→ **Task objective**
Pull out all lines from the listing below in which the word "Carved" appears.

→ **The input**
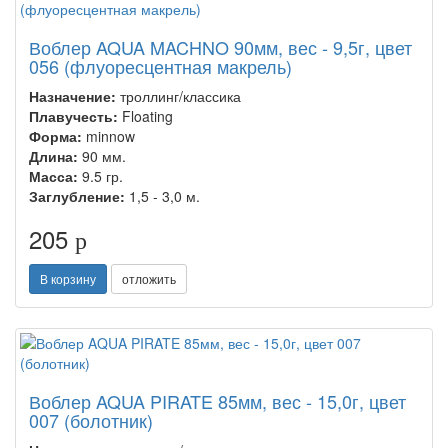
Воблер AQUA MACHNO 90мм, вес - 9,5г, цвет
056 (флуоресцентная макрель)
Назначение:
троллинг/классика
Плавучесть:
Floating
Форма:
minnow
Длина:
90 мм.
Масса:
9.5 гр.
Заглубление:
1,5 - 3,0 м.
205
p
В корзину
отложить
Воблер AQUA PIRATE 85мм, вес - 15,0г, цвет
007 (болотник)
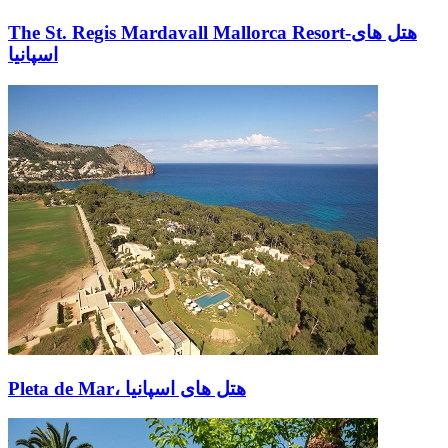
The St. Regis Mardavall Mallorca Resort-هتل های
اسپانیا
Pleta de Mar، هتل های اسپانیا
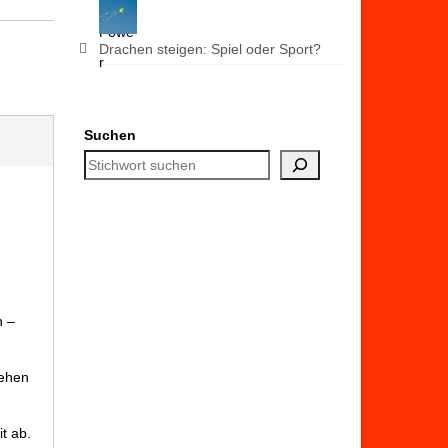
Drachen steigen: Spiel oder Sport?
Suchen
n –
sehen
t ab.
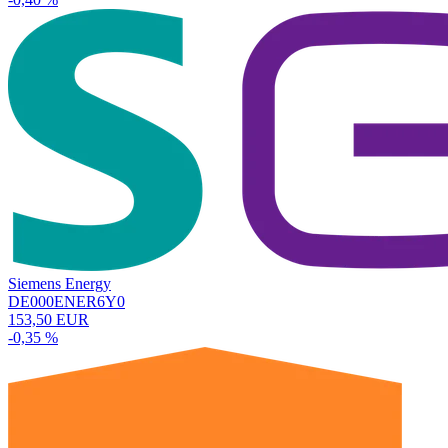
Siemens Energy
DE000ENER6Y0
153,50 EUR
-0,35 %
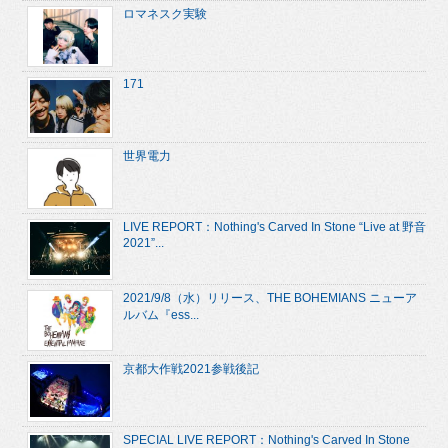
ロマネスク実験
171
世界電力
LIVE REPORT：Nothing's Carved In Stone “Live at 野音
2021”...
2021/9/8（水）リリース、THE BOHEMIANS ニューア
ルバム『ess...
京都大作戦2021参戦後記
SPECIAL LIVE REPORT：Nothing's Carved In Stone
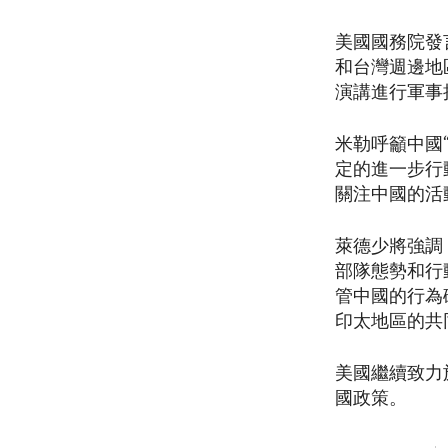
美國國務院發言
和台灣週邊地
演講進行軍事
米勒呼籲中國
定的進一步行
關注中國的活
萊德少將強調
部隊態勢和行
管中國的行為
印太地區的共
美國繼續致力
國政策。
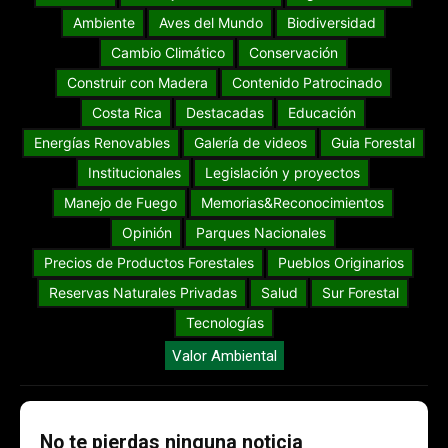
Ambiente
Aves del Mundo
Biodiversidad
Cambio Climático
Conservación
Construir con Madera
Contenido Patrocinado
Costa Rica
Destacadas
Educación
Energías Renovables
Galería de videos
Guia Forestal
Institucionales
Legislación y proyectos
Manejo de Fuego
Memorias&Reconocimientos
Opinión
Parques Nacionales
Precios de Productos Forestales
Pueblos Originarios
Reservas Naturales Privadas
Salud
Sur Forestal
Tecnologías
Valor Ambiental
No te pierdas ninguna noticia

→ **Your response**
LIVE REPORT：Nothing's Carved In Stone “Live at 野音
SPECIAL LIVE REPORT：Nothing's Carved In Stone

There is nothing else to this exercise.